INFORMATION
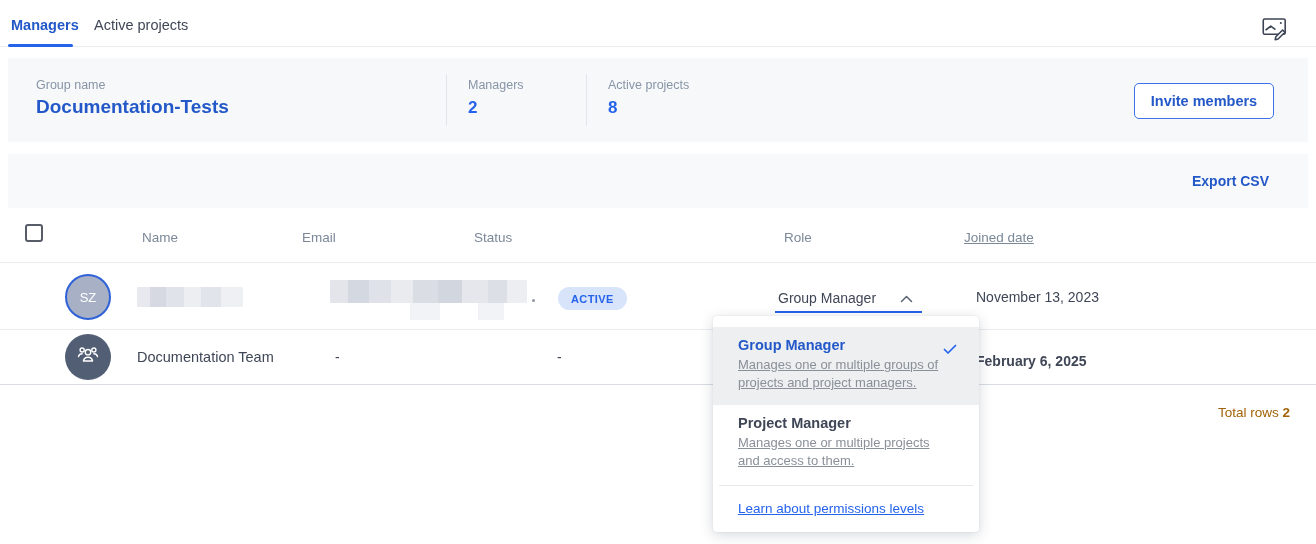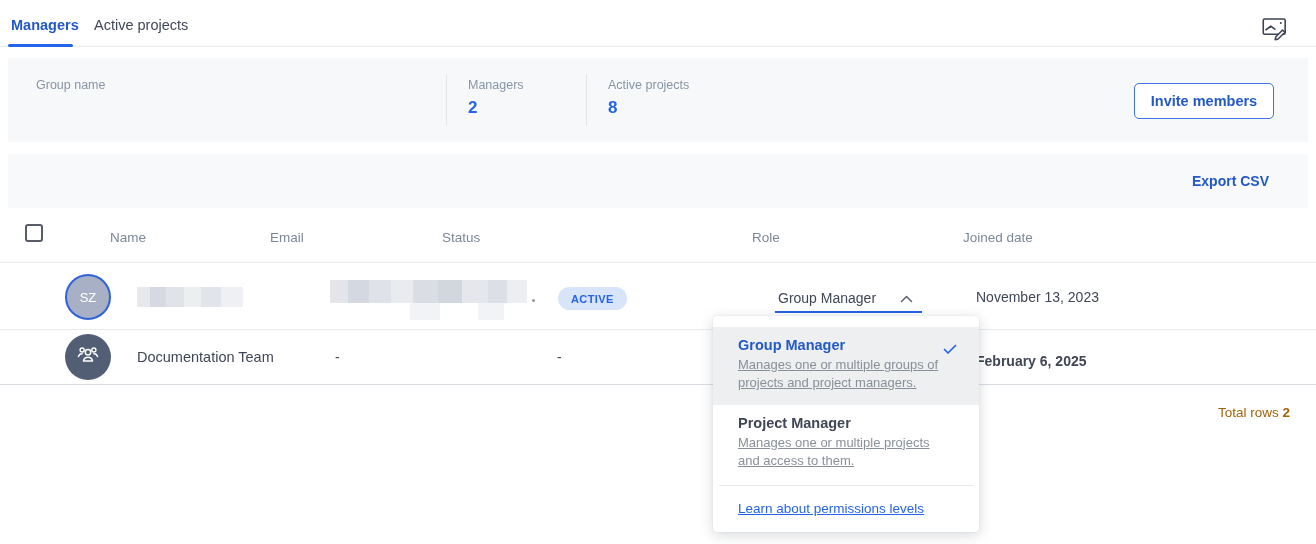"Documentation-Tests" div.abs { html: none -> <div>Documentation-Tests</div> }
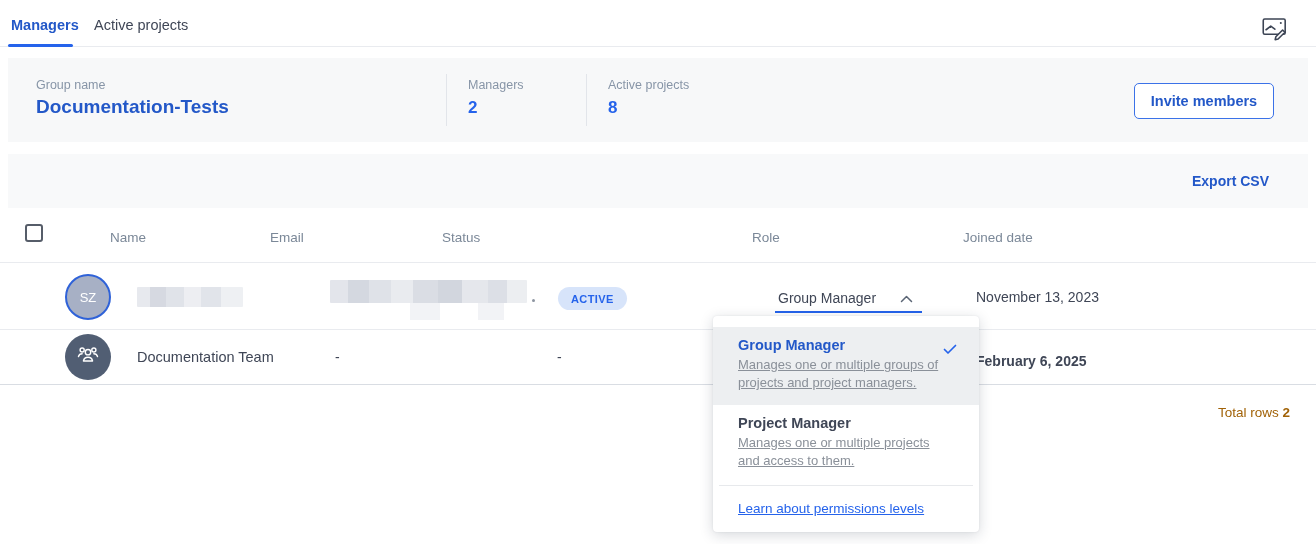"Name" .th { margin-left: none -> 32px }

...

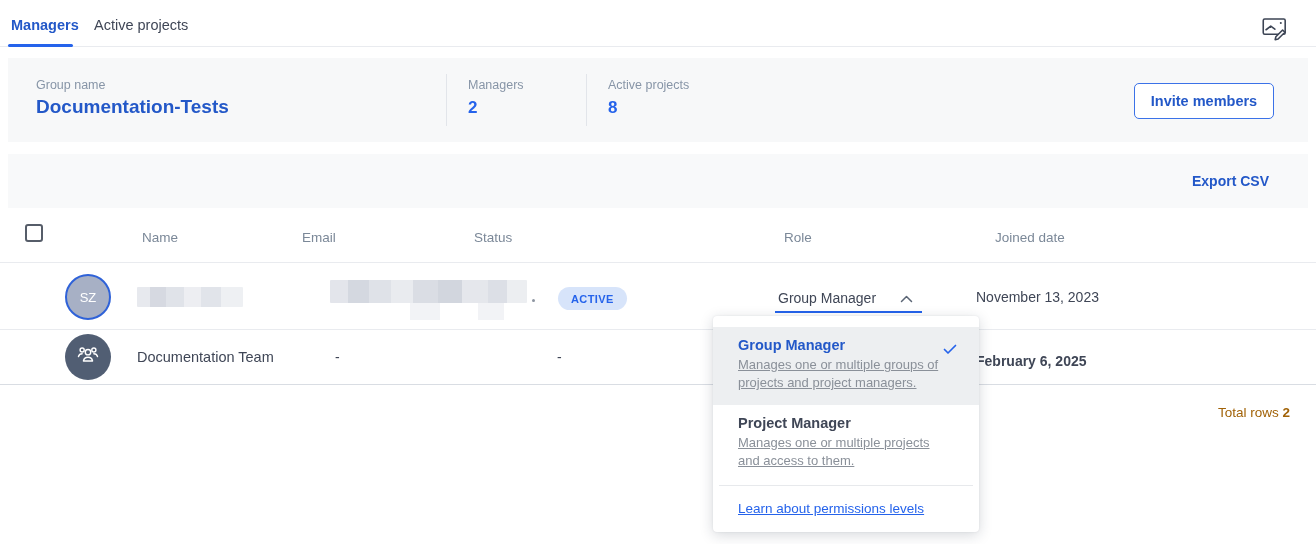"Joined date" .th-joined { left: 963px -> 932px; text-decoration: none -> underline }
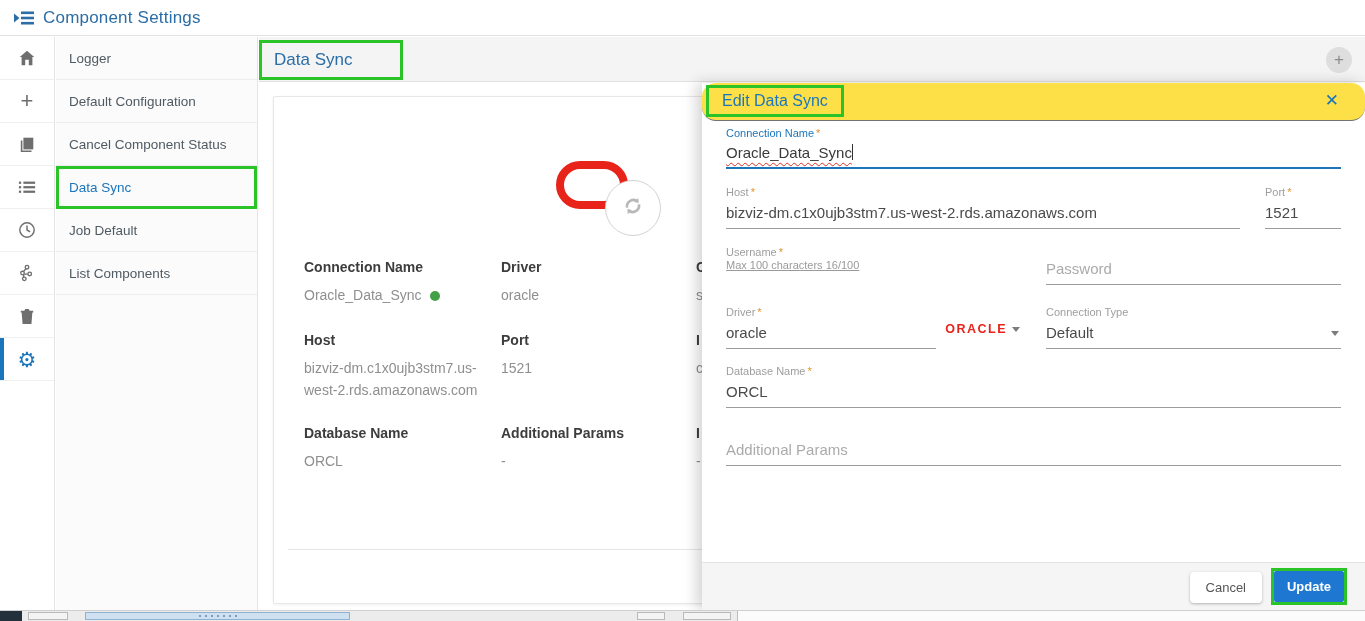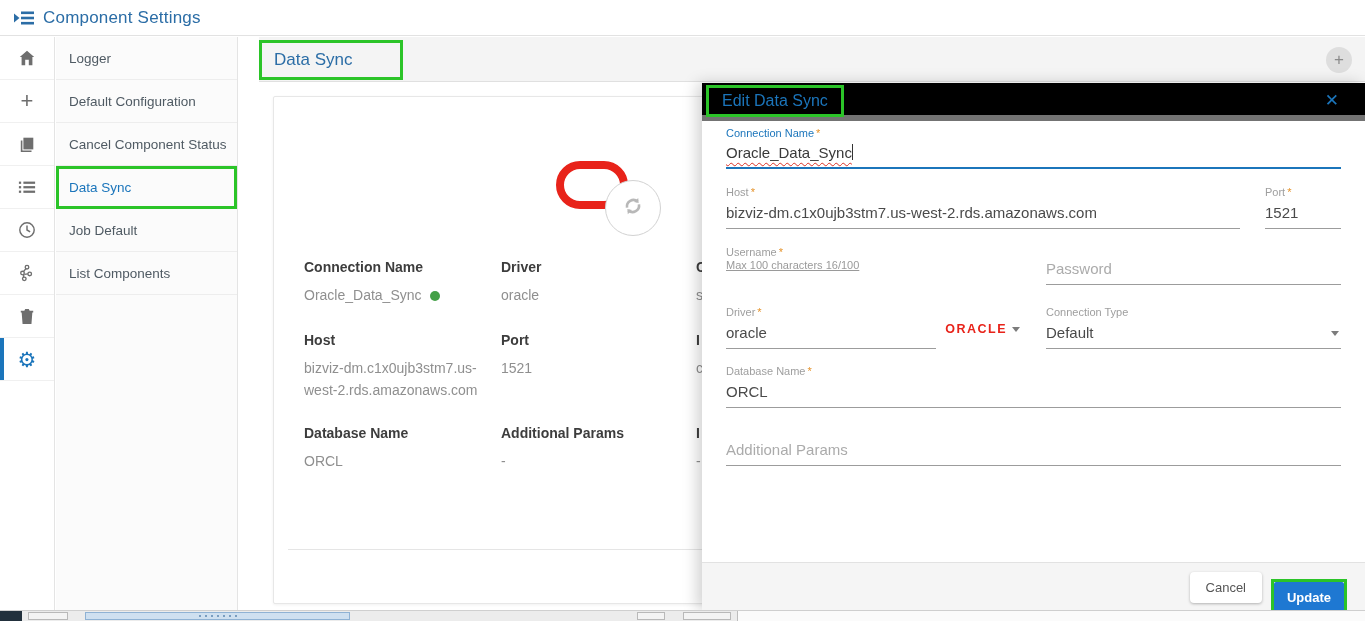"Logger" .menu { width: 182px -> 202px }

* * *

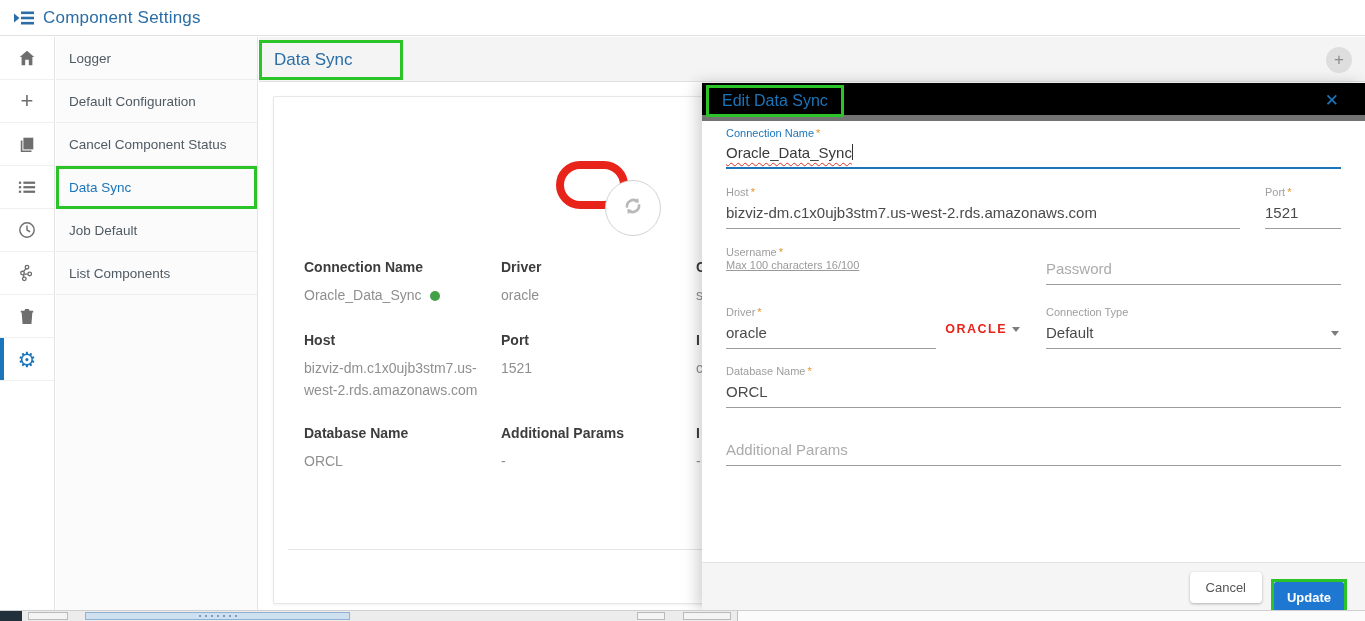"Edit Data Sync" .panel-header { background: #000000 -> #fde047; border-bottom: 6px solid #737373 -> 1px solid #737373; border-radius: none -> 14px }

EXERCISE INSTRUCTIONS
For this task, return exactly the stretch of the listing above from the line with "html: none ->" through the line with "margin-left: none ->", inclusive and without pictures.

ANSWER SPACE
"Documentation-Tests" div.abs { html: none -> <div>Documentation-Tests</div> }
"Name" .th { margin-left: none -> 32px }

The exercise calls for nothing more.